Madame Clapot, sur les Balkans, le sujet n'est pas de changer les règles du jeu en cours de route puisque les négociations d'adhésion n'ont pas commencé. Nous aimerions pour ces pays, le jour venu, négocier sur des bases efficaces et de confiance mutuelle. La France a posé des conditions pour ouvrir les négociations, nous voulons que ces conditions soient remplies. C'est également ce qu'a dit le Bundestag. Dans l'intérêt de tous, il faut que ces négociations se fassent dans un cadre bénéfique pour les peuples, la jeunesse et les entrepreneurs. Il faut porter ces exigences. L'Europe a un rôle pour la stabilité de la région et la géopolitique. Les Balkans sont au coeur de l'Europe. Il faut donc investir politiquement et économiquement dans ces régions.

Monsieur Buon Tan, la relation UE-ASEAN et l'axe indopacifique forment évidemment une relation importante. Chaque bloc possède 500 à 600 millions d'habitants si on exclut la Chine. Je crois que l'ambition de former un partenariat stratégique est connue mais bloquée car l'Indonésie et la Malaisie portent le sujet de l'huile de palme au coeur de ces négociations et en font un point bloquant. L'ASEAN représentent trente et un partenaires commerciaux potentiels et donc c'est autour de ce bloc que doit être pensée une stratégique indopacifique. Nous mettons les enjeux de développement durable et de climat à un niveau stratégique, notamment sur l'huile de palme.

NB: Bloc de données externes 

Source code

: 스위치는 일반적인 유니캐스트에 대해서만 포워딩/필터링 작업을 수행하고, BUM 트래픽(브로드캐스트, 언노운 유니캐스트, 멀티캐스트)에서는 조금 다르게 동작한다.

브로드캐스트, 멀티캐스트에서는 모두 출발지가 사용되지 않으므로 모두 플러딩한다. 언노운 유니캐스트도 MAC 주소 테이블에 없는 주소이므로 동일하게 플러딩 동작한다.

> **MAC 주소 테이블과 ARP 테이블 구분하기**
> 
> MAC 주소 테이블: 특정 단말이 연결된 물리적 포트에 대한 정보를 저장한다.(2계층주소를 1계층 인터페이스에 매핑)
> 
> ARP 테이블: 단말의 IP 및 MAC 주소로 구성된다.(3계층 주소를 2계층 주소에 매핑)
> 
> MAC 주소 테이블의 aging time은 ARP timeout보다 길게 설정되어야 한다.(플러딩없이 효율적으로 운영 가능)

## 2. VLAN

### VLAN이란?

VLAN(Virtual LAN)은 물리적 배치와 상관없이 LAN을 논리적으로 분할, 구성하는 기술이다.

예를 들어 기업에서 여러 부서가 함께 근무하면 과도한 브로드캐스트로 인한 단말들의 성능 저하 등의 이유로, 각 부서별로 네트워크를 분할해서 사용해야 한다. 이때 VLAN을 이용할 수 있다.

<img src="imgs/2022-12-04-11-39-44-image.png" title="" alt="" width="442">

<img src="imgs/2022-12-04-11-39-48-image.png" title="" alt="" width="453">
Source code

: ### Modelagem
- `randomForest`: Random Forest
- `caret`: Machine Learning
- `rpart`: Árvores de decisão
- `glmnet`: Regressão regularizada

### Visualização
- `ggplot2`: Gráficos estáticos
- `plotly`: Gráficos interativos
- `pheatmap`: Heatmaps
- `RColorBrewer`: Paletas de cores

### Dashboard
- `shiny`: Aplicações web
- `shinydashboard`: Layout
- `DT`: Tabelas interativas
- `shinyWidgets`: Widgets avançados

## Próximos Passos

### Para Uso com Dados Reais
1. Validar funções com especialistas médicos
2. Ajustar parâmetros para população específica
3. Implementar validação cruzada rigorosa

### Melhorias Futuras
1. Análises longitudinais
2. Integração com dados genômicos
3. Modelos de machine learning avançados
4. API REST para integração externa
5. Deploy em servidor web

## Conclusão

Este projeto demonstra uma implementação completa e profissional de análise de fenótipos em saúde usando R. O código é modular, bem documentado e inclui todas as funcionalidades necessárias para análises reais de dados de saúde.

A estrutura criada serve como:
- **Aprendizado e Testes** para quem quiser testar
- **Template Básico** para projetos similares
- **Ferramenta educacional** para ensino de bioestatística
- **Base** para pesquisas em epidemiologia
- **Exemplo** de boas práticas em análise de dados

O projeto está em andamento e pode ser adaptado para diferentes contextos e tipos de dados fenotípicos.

Madame Chapelier, à Malte, quatre pays ont travaillé ensemble sur un mécanisme de gestion des débarquements de migrants sauvés en mer. C'était l'objet de l'échange entre les ministres hier à Luxembourg. Nous avons aujourd'hui une dizaine de pays prêts à aider quand de prochains bateaux arriveront. Nous ne souhaitons pas que ces drames se produisent. Mais nous pensons que, quand cela se produit, nous avons à être beaucoup plus efficaces sur ces sujets humanitaires. Voici quelques chiffres. Parfois, on a l'impression qu'on parle de centaines de milliers de personnes. La France est le pays à avoir accueilli le plus de personnes depuis juin 2018 via ces mécanismes, avec six cents personnes. En Allemagne, ce sont trois cents personnes et, au Luxembourg, soixante. Par rapport aux flux migratoires qui arrivent par voie terrestre, ce sont de tous petits chiffres. Bien sûr il y a tous ceux que nous n'avons pas réussi à sauver. Hier, à Luxembourg, une dizaine d'États se sont accordés pour travailler ensemble pour accueillir de manière rapide ces personnes. Nous avons une obligation plus importante d'agir avec humanité et d'empêcher ces hommes et femmes de monter sur des bateaux qui les mettent les exposent à la mort. Nous travaillons ainsi afin de sauver des personnes qui sont en situation de besoin manifeste, en leur faisant prendre des avions. Ce sont 10 000 personnes que la France a accepté d'accueillir avec le Haut-commissariat aux réfugiés (HCR).